E. Purchased and Brokered Loans. With respect to consumer residential mortgage loans that the bank purchases, or makes through a mortgage broker or other intermediary, the bank's residential mortgage lending activities should reflect standards and practices consistent with those applied by the bank in its direct lending activities and include appropriate measures to mitigate risks, such as the following:
1. Criteria for entering into and continuing relationships with intermediaries and originators, including due diligence requirements.
2. Underwriting and appraisal requirements.
3. Standards related to total loan compensation and total compensation of intermediaries, including maximum rates, points, and other charges, and the use of overages and yield-spread premiums, structured to avoid providing an incentive to originate loans with predatory or abusive characteristics.
4. Requirements for agreements with intermediaries and originators, including with respect to risks identified in the due diligence process, compliance with appropriate bank policies, procedures and practices and with applicable law (including remedies for failure to comply), protection of the bank against risk, and termination procedures.
5. Loan documentation procedures, management information systems, quality control reviews, and other methods through which the bank will verify compliance with agreements, bank policies, and applicable laws, and otherwise retain appropriate oversight of mortgage origination functions, including loan sourcing, underwriting, and loan closings.

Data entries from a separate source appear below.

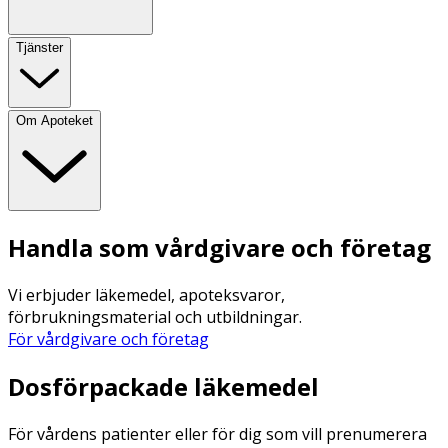
Tjänster
Om Apoteket
Handla som vårdgivare och företag
Vi erbjuder läkemedel, apoteksvaror,
förbrukningsmaterial och utbildningar.
För vårdgivare och företag
Dosförpackade läkemedel
För vårdens patienter eller för dig som vill prenumerera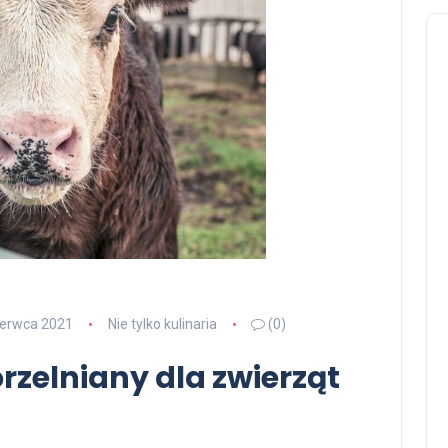
zerwca 2021
Nie tylko kulinaria
(0)
zelniany dla zwierząt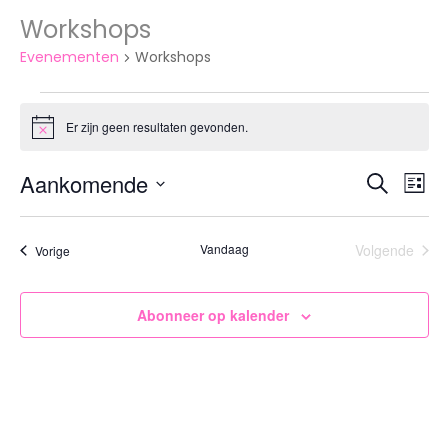
Workshops
Evenementen
Workshops
Evenementen
Er zijn geen resultaten gevonden.
Bericht
Aankomende
E
Eve
Zoeken
Lijst
Selecteer
w
een
Zoe
Vandaag
Volgende
Evenementen
datum.
Vorige
Evenemen
na
en
Abonneer op kalender
wee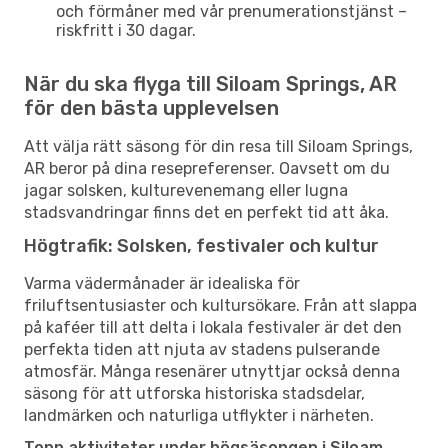
och förmåner med vår prenumerationstjänst –
riskfritt i 30 dagar.
När du ska flyga till Siloam Springs, AR
för den bästa upplevelsen
Att välja rätt säsong för din resa till Siloam Springs,
AR beror på dina resepreferenser. Oavsett om du
jagar solsken, kulturevenemang eller lugna
stadsvandringar finns det en perfekt tid att åka.
Högtrafik: Solsken, festivaler och kultur
Varma vädermånader är idealiska för
friluftsentusiaster och kultursökare. Från att slappa
på kaféer till att delta i lokala festivaler är det den
perfekta tiden att njuta av stadens pulserande
atmosfär. Många resenärer utnyttjar också denna
säsong för att utforska historiska stadsdelar,
landmärken och naturliga utflykter i närheten.
Topp aktiviteter under högsäsongen i Siloam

6. Criteria and procedures for the bank to take appropriate corrective action, including modification of loan terms and termination of the relationship with the intermediary or originator in question.
F. Monitoring and Corrective Action. A bank's consumer residential mortgage lending activities should include appropriate monitoring of compliance with applicable law and the bank's lending standards and practices, periodic monitoring and evaluation of the nature, quantity and resolution of customer complaints, and appropriate evaluation of the effectiveness of the bank's standards and practices in accomplishing the objectives set forth in these Guidelines. The bank's activities also should include appropriate steps for taking corrective action in response to failures to comply with applicable law and the bank's lending standards, and for making adjustments to the bank's activities as may be appropriate to enhance their effectiveness or to reflect changes in business practices, market conditions, or the bank's lines of business, residential mortgage loan programs, or customer base.